The behaviour of get changes subtly per the type of the passed hash. A header hash returns the element for that header, i.e. header+entry or header+None. An entry hash returns the “oldest live” element, i.e. header+entry.
An element is no longer live once it is referenced by a valid delete element.
An update to an element does not change its liveness.
See get_details
for more information about how CRUD elements reference each other.
Note: get
always triggers and blocks on a network call.
@todo implement a ‘get optimistic’ that returns based on the current opinion of the world
and performs network calls in the background so they are available ‘next time’.
Note: Deletes are considered in the liveness but Updates are not currently followed
automatically due to the need for the happ to disambiguate update logic.
@todo implement ‘redirect’ logic so that updates are followed by get
.
Note: Updates typically point to a different entry hash than what they are updating but not
always, e.g. consider changing foo
to bar
back to foo
. The entry hashes in a crud
tree can be circular but the header hashes are never circular.
In this case, deleting the create for foo would make the second update pointing to foo
the “oldest live” element.
Note: “oldest live” only relates to disambiguating many creates and updates from many authors
pointing to a single entry, it is not the “current value” of an entry in a CRUD sense.
e.g.
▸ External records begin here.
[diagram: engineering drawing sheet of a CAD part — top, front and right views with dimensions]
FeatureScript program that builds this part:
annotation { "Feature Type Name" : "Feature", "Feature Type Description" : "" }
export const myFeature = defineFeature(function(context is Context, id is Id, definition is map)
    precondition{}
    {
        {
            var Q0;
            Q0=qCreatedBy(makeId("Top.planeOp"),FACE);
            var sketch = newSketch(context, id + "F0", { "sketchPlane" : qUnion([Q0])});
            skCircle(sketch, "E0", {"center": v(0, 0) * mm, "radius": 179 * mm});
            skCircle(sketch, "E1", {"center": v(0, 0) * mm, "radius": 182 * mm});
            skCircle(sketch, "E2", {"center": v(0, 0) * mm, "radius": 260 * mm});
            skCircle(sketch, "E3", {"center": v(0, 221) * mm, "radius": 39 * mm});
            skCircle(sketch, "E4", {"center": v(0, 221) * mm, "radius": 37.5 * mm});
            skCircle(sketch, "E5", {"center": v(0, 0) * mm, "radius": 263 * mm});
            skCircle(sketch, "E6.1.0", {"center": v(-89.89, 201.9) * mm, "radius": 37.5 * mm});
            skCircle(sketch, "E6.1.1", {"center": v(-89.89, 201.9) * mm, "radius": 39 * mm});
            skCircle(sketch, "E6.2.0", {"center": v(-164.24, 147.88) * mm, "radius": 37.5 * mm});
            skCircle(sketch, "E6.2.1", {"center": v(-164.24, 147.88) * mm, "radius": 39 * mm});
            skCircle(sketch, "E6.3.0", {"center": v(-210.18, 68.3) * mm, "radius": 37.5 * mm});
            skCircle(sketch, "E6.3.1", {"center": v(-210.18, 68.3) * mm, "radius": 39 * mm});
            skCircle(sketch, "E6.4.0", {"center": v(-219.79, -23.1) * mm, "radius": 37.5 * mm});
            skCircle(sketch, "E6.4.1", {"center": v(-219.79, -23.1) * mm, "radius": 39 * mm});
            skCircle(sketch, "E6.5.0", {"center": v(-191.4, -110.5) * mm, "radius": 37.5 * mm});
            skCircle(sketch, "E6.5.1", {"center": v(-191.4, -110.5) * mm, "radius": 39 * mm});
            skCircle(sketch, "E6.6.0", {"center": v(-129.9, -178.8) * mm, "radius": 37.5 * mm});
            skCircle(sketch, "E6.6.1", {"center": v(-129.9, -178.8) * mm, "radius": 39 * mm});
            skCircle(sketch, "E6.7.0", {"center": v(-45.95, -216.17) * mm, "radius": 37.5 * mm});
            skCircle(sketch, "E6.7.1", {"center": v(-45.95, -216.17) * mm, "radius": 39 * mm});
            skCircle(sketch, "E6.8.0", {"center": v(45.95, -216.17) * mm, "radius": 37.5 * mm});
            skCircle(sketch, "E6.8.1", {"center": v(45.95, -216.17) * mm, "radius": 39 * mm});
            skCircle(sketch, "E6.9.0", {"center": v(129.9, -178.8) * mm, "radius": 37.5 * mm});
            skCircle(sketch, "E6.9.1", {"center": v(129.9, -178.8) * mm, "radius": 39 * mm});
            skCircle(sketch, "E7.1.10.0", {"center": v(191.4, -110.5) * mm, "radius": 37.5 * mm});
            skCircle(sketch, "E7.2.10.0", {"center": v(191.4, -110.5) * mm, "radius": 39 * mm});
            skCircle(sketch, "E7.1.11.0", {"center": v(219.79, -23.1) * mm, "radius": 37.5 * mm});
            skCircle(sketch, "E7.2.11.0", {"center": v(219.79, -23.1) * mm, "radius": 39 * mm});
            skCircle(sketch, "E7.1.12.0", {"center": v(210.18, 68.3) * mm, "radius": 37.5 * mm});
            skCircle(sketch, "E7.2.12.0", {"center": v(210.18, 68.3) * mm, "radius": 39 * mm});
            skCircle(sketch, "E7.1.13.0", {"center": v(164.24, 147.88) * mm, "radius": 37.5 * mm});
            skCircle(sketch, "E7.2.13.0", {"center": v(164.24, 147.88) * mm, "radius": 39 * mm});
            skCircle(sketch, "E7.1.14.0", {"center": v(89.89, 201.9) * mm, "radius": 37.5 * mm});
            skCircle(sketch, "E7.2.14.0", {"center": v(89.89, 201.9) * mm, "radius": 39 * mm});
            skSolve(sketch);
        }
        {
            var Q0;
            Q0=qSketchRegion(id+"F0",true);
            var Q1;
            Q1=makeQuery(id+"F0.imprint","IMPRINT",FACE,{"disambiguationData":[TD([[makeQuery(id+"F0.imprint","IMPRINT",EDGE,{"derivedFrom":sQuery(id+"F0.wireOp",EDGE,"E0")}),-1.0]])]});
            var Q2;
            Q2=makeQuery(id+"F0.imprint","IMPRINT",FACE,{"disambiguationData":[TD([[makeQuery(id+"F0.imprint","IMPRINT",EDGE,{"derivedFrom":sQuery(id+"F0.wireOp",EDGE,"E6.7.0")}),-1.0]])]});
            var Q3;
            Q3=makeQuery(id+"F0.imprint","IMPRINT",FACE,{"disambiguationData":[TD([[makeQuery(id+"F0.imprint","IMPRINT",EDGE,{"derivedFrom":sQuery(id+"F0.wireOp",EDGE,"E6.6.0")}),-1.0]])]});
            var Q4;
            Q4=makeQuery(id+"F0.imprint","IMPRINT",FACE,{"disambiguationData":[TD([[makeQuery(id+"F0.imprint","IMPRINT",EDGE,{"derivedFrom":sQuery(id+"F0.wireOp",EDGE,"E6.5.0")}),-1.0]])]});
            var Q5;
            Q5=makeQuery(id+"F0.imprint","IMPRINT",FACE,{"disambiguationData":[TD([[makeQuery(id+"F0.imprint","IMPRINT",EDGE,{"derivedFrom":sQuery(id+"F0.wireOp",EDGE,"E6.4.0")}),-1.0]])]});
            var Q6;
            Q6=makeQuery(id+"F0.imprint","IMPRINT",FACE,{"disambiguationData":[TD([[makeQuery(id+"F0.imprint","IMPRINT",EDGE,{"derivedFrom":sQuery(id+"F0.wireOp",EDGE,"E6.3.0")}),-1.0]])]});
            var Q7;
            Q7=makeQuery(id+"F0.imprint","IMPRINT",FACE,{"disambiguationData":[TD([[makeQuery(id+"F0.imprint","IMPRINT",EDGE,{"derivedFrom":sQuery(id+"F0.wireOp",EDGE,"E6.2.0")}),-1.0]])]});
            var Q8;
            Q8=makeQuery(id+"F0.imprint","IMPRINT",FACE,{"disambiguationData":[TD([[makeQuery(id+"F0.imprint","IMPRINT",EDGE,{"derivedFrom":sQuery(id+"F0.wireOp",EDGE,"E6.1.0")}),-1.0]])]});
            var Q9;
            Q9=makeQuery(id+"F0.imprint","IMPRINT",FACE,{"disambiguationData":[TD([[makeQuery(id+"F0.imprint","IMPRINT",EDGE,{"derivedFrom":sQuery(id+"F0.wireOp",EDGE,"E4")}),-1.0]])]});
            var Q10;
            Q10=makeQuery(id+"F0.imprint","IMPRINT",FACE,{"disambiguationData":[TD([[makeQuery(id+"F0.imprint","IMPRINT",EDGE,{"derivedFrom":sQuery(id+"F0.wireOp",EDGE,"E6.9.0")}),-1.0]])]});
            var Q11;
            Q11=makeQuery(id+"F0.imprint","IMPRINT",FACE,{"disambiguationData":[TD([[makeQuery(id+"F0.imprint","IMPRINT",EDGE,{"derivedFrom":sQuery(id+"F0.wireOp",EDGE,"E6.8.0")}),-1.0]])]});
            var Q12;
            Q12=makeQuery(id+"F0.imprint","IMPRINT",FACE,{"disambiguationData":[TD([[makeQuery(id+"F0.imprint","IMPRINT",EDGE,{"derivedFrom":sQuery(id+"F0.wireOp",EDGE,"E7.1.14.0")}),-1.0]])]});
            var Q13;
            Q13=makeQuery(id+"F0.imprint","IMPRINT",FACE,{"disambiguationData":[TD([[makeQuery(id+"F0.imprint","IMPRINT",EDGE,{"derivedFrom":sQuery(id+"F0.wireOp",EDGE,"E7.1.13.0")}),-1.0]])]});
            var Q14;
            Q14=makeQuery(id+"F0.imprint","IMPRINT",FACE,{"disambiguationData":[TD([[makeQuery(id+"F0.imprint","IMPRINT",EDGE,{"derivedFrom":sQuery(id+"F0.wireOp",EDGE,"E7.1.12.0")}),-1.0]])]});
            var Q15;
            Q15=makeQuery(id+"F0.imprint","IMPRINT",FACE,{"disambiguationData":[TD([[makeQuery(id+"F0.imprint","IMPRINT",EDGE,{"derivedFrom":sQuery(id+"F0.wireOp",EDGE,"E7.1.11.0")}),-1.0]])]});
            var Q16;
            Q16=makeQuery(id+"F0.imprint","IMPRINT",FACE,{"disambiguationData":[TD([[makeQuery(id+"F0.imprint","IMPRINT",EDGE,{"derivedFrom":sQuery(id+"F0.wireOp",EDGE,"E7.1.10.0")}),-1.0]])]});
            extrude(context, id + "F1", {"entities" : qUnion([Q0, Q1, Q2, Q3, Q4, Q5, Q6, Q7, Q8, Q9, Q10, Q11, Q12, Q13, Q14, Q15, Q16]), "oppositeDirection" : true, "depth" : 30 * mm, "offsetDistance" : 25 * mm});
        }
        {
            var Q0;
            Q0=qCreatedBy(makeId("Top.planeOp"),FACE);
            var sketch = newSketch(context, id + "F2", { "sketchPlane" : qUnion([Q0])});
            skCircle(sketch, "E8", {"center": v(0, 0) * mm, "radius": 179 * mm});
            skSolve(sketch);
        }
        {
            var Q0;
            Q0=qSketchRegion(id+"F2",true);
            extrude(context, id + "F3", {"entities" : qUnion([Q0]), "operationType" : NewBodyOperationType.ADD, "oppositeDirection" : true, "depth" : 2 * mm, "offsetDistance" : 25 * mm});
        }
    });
If “foo” is created then updated to “bar”, a get
on the hash of “foo” will return
“foo” as part of an element with the “oldest live” header.
To discover “bar” the agent needs to call get_details
and decide how it wants to
collapse many potential creates, updates and deletes down into a single or filtered
set of updates, to “walk the tree”.
e.g. Updates could include a proof of work and a tree would collapse to a simple
blockchain if the agent follows the “heaviest chain”.
e.g. Updates could represent turns in a 2-player game and the update with the newest
timestamp countersigned by both players represents an opt-in chain of updates with
support for casual “undo” with player’s consent.
e.g. Domain/user names could be claimed on a “first come, first serve” basis with only
creates and deletes allowed by validation rules, the “oldest live” element does
represent the element pointing at the first agent to claim a name, but it could also
be checked manually by the app with get_details
.
Note: “oldest live” is only as good as the information available to the authorities the agent contacts on their current network partition, there could always be an older live entry on another partition, and of course the oldest live entry could be deleted and no longer be live.